### Aim of the exercise
Please output all of the entries exactly and omit any images they hold.

### Information given

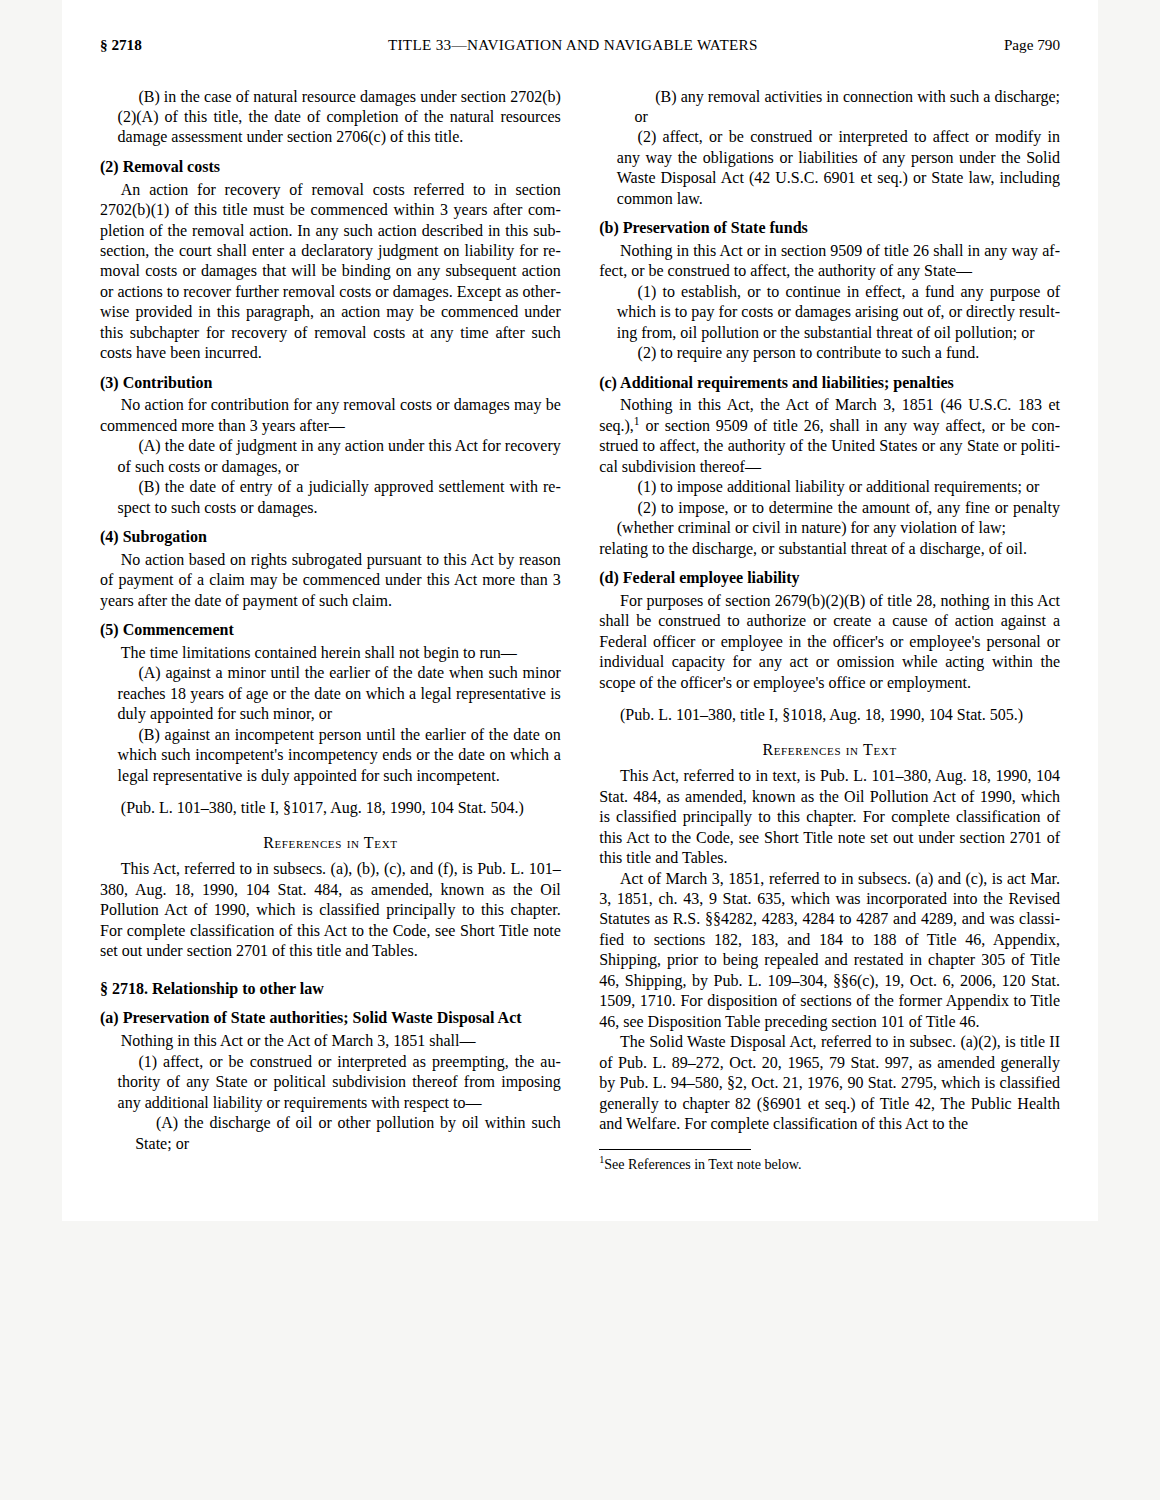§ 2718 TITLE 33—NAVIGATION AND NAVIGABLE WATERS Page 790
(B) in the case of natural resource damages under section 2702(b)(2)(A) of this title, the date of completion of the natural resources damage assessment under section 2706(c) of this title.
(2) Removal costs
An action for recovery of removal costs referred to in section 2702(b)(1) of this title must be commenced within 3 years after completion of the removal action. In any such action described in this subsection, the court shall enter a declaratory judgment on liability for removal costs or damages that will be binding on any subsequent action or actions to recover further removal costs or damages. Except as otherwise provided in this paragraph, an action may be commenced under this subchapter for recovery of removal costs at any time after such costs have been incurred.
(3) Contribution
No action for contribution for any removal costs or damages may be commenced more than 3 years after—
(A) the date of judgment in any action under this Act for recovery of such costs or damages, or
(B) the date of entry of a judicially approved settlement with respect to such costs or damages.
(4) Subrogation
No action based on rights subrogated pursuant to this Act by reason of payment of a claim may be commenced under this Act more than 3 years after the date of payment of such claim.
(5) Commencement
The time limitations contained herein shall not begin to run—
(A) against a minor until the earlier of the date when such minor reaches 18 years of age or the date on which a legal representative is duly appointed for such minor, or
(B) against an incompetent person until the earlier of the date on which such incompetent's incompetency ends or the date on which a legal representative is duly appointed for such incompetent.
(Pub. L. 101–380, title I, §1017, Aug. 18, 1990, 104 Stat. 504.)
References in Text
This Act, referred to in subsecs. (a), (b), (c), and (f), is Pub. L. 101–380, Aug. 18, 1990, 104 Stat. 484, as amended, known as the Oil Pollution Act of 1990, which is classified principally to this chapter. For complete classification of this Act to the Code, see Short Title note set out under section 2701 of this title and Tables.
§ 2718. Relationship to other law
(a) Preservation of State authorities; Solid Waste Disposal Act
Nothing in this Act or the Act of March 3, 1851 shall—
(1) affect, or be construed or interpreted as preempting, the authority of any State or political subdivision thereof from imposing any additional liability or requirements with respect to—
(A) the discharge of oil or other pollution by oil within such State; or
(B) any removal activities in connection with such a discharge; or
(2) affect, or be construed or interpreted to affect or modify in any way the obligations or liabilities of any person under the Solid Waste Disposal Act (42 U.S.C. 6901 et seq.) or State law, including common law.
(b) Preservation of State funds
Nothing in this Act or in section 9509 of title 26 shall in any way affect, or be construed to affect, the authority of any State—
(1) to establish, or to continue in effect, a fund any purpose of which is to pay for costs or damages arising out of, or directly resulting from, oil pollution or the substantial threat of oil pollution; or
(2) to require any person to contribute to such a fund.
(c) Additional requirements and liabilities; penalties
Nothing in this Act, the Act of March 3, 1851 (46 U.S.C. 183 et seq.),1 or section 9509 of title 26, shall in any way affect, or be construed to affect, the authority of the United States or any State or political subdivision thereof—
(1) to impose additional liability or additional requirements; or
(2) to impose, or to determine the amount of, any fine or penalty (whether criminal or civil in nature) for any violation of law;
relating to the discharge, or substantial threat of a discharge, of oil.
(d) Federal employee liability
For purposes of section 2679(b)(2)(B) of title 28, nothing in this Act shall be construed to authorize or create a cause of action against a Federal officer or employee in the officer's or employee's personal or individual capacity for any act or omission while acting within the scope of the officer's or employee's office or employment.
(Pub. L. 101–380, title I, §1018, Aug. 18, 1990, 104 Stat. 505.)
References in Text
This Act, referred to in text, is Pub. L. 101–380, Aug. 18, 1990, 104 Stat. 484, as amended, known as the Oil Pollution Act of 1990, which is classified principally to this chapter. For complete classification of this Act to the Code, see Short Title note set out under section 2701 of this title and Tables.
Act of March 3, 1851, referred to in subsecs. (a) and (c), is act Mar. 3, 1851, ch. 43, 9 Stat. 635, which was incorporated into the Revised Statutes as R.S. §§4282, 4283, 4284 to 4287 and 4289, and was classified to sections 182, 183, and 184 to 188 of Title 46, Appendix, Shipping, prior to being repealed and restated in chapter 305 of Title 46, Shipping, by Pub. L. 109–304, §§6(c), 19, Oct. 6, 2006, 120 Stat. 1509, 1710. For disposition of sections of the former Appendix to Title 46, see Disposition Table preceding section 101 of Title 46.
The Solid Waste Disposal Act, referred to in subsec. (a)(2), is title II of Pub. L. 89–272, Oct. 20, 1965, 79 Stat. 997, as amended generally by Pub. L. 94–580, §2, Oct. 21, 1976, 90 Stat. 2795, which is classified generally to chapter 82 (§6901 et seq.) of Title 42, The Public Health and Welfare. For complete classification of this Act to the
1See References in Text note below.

### Response below
§ 2718 TITLE 33—NAVIGATION AND NAVIGABLE WATERS Page 790
(B) in the case of natural resource damages under section 2702(b)(2)(A) of this title, the date of completion of the natural resources damage assessment under section 2706(c) of this title.
(2) Removal costs
An action for recovery of removal costs referred to in section 2702(b)(1) of this title must be commenced within 3 years after completion of the removal action. In any such action described in this subsection, the court shall enter a declaratory judgment on liability for removal costs or damages that will be binding on any subsequent action or actions to recover further removal costs or damages. Except as otherwise provided in this paragraph, an action may be commenced under this subchapter for recovery of removal costs at any time after such costs have been incurred.
(3) Contribution
No action for contribution for any removal costs or damages may be commenced more than 3 years after—
(A) the date of judgment in any action under this Act for recovery of such costs or damages, or
(B) the date of entry of a judicially approved settlement with respect to such costs or damages.
(4) Subrogation
No action based on rights subrogated pursuant to this Act by reason of payment of a claim may be commenced under this Act more than 3 years after the date of payment of such claim.
(5) Commencement
The time limitations contained herein shall not begin to run—
(A) against a minor until the earlier of the date when such minor reaches 18 years of age or the date on which a legal representative is duly appointed for such minor, or
(B) against an incompetent person until the earlier of the date on which such incompetent's incompetency ends or the date on which a legal representative is duly appointed for such incompetent.
(Pub. L. 101–380, title I, §1017, Aug. 18, 1990, 104 Stat. 504.)
References in Text
This Act, referred to in subsecs. (a), (b), (c), and (f), is Pub. L. 101–380, Aug. 18, 1990, 104 Stat. 484, as amended, known as the Oil Pollution Act of 1990, which is classified principally to this chapter. For complete classification of this Act to the Code, see Short Title note set out under section 2701 of this title and Tables.
§ 2718. Relationship to other law
(a) Preservation of State authorities; Solid Waste Disposal Act
Nothing in this Act or the Act of March 3, 1851 shall—
(1) affect, or be construed or interpreted as preempting, the authority of any State or political subdivision thereof from imposing any additional liability or requirements with respect to—
(A) the discharge of oil or other pollution by oil within such State; or
(B) any removal activities in connection with such a discharge; or
(2) affect, or be construed or interpreted to affect or modify in any way the obligations or liabilities of any person under the Solid Waste Disposal Act (42 U.S.C. 6901 et seq.) or State law, including common law.
(b) Preservation of State funds
Nothing in this Act or in section 9509 of title 26 shall in any way affect, or be construed to affect, the authority of any State—
(1) to establish, or to continue in effect, a fund any purpose of which is to pay for costs or damages arising out of, or directly resulting from, oil pollution or the substantial threat of oil pollution; or
(2) to require any person to contribute to such a fund.
(c) Additional requirements and liabilities; penalties
Nothing in this Act, the Act of March 3, 1851 (46 U.S.C. 183 et seq.),1 or section 9509 of title 26, shall in any way affect, or be construed to affect, the authority of the United States or any State or political subdivision thereof—
(1) to impose additional liability or additional requirements; or
(2) to impose, or to determine the amount of, any fine or penalty (whether criminal or civil in nature) for any violation of law;
relating to the discharge, or substantial threat of a discharge, of oil.
(d) Federal employee liability
For purposes of section 2679(b)(2)(B) of title 28, nothing in this Act shall be construed to authorize or create a cause of action against a Federal officer or employee in the officer's or employee's personal or individual capacity for any act or omission while acting within the scope of the officer's or employee's office or employment.
(Pub. L. 101–380, title I, §1018, Aug. 18, 1990, 104 Stat. 505.)
References in Text
This Act, referred to in text, is Pub. L. 101–380, Aug. 18, 1990, 104 Stat. 484, as amended, known as the Oil Pollution Act of 1990, which is classified principally to this chapter. For complete classification of this Act to the Code, see Short Title note set out under section 2701 of this title and Tables.
Act of March 3, 1851, referred to in subsecs. (a) and (c), is act Mar. 3, 1851, ch. 43, 9 Stat. 635, which was incorporated into the Revised Statutes as R.S. §§4282, 4283, 4284 to 4287 and 4289, and was classified to sections 182, 183, and 184 to 188 of Title 46, Appendix, Shipping, prior to being repealed and restated in chapter 305 of Title 46, Shipping, by Pub. L. 109–304, §§6(c), 19, Oct. 6, 2006, 120 Stat. 1509, 1710. For disposition of sections of the former Appendix to Title 46, see Disposition Table preceding section 101 of Title 46.
The Solid Waste Disposal Act, referred to in subsec. (a)(2), is title II of Pub. L. 89–272, Oct. 20, 1965, 79 Stat. 997, as amended generally by Pub. L. 94–580, §2, Oct. 21, 1976, 90 Stat. 2795, which is classified generally to chapter 82 (§6901 et seq.) of Title 42, The Public Health and Welfare. For complete classification of this Act to the
1See References in Text note below.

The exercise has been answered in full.